Keywords: oral cavity, Kaposi’s sarcoma, Kaposi’s sarcoma associated herpesvirus, KSHV, Human herpesvirus-8, HHV-8, G protein-coupled receptor, vGPCR, Angiopoietin, Angiopoietin-like 4, vascular endothelial growth factor, angiogenesis, vascular permeability
Introduction
KS is a multifocal vascular neoplasm that often affects the oral cavity in immunosuppressed patients1. First described as a skin cancer in older men of Jewish or Mediterranean ancestry, a dramatic change in the epidemiology and clinical course of KS occurred with the emergence of the acquired immune deficiency syndrome (AIDS)2. Today, KS remains as one of the most common malignancies affecting HIV-infected individuals and is the most frequent cancer among children and adult men in countries of sub-Saharan Africa2. Unfortunately, clinical management of KS continues to be a challenge.

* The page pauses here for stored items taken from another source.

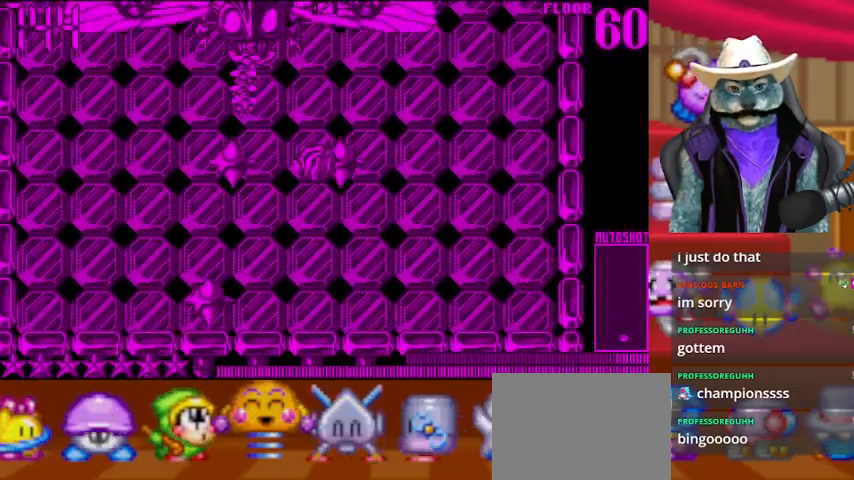
{"buttons": ["DPAD_RIGHT"], "left_stick": "center", "right_stick": "up", "events": [[83, "DPAD_DOWN", "down"], [83, "DPAD_RIGHT", "up"], [375, "DPAD_DOWN", "up"], [500, "DPAD_RIGHT", "down"]]}
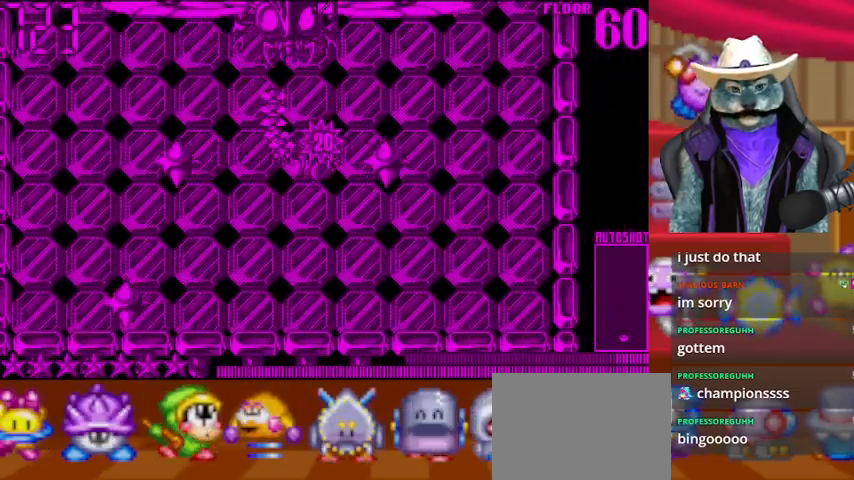
{"buttons": [], "left_stick": "center", "right_stick": "up", "events": [[209, "DPAD_UP", "down"], [250, "DPAD_RIGHT", "up"], [334, "DPAD_RIGHT", "down"], [334, "DPAD_UP", "up"], [501, "DPAD_RIGHT", "up"]]}
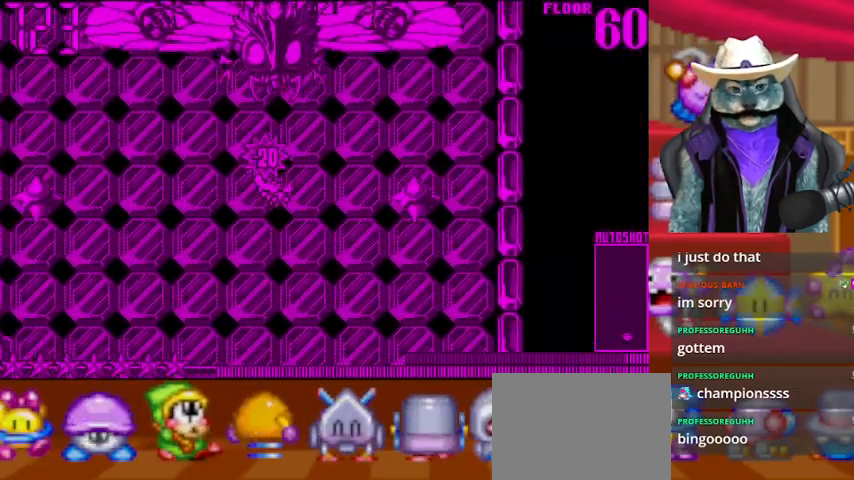
{"buttons": ["DPAD_DOWN"], "left_stick": "center", "right_stick": "up", "events": [[208, "DPAD_RIGHT", "down"], [333, "DPAD_DOWN", "down"], [375, "DPAD_RIGHT", "up"]]}
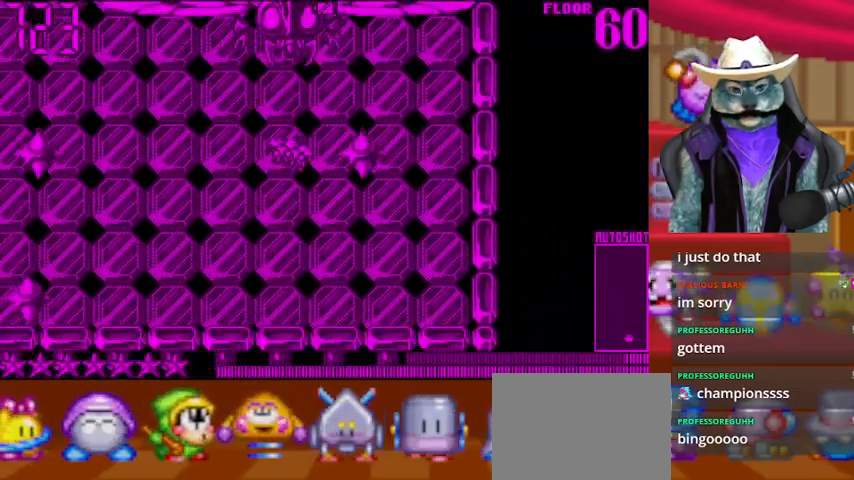
{"buttons": [], "left_stick": "center", "right_stick": "up", "events": [[417, "DPAD_DOWN", "up"]]}
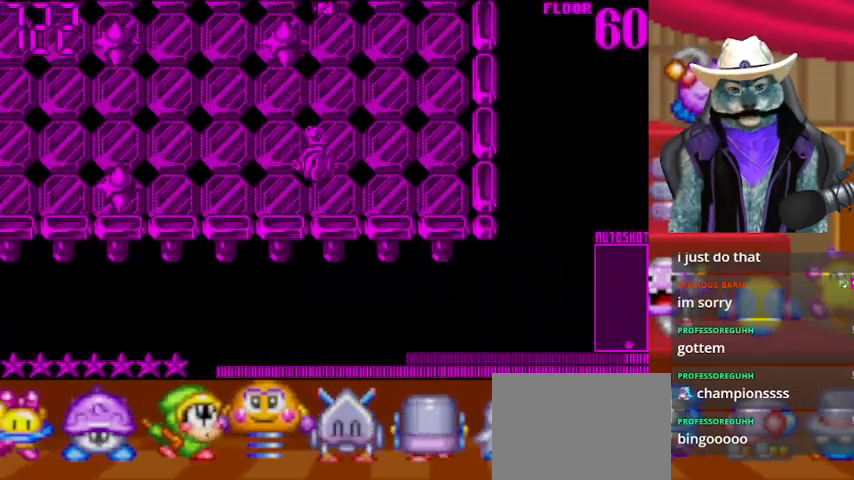
{"buttons": ["DPAD_UP"], "left_stick": "center", "right_stick": "up", "events": [[83, "DPAD_LEFT", "down"], [292, "DPAD_LEFT", "up"], [292, "DPAD_UP", "down"]]}
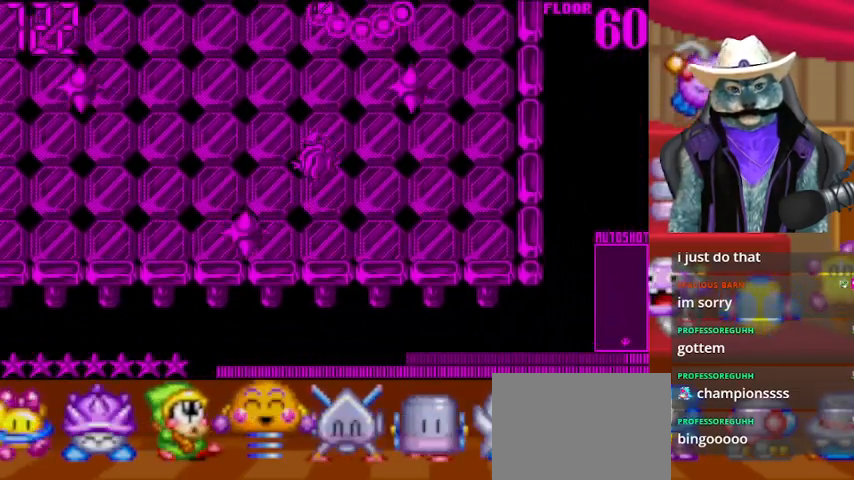
{"buttons": ["DPAD_LEFT"], "left_stick": "center", "right_stick": "up", "events": [[334, "DPAD_LEFT", "down"], [334, "DPAD_UP", "up"]]}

A scientific leap in our understanding of the pathogenesis of KS was made possible with the identification of a novel human herpesvirus, HHV8, named Kaposi’s sarcoma associated herpesvirus (KSHV), as the etiological agent for this tumor3. Subsequent work from several groups suggests that endothelial cell infection with KSHV is indeed a prerequisite for KS development, and results in the formation of the KS tumor (or spindle) cell. These KS spindle cells are the driving force of KS lesion, elaborating angiogenic growth factors and cytokines that promote the formation of this vascular tumor2.
Emerging evidence supports a key role for a viral protein, the KSHV G protein-coupled receptor (vGPCR), in the initiation and promotion of KS2. vGPCR is a member of the family of CXC chemokine GPCRs, with closest homology to CXCR2, but with ligand-independent (constitutive) activity. Endothelial cells expressing vGPCR elaborate angiogenic growth factors and cytokines that have been suggested to promote tumor formation through a unique paracrine mechanism2. Indeed, transgenic mice that express vGPCR manifest dermal angioproliferative lesions that closely resemble those seen in KS4–6. These observations have prompted intense investigation into identifying the molecular mechanism(s) whereby vGPCR could play a role in Kaposi’s sarcomagenesis.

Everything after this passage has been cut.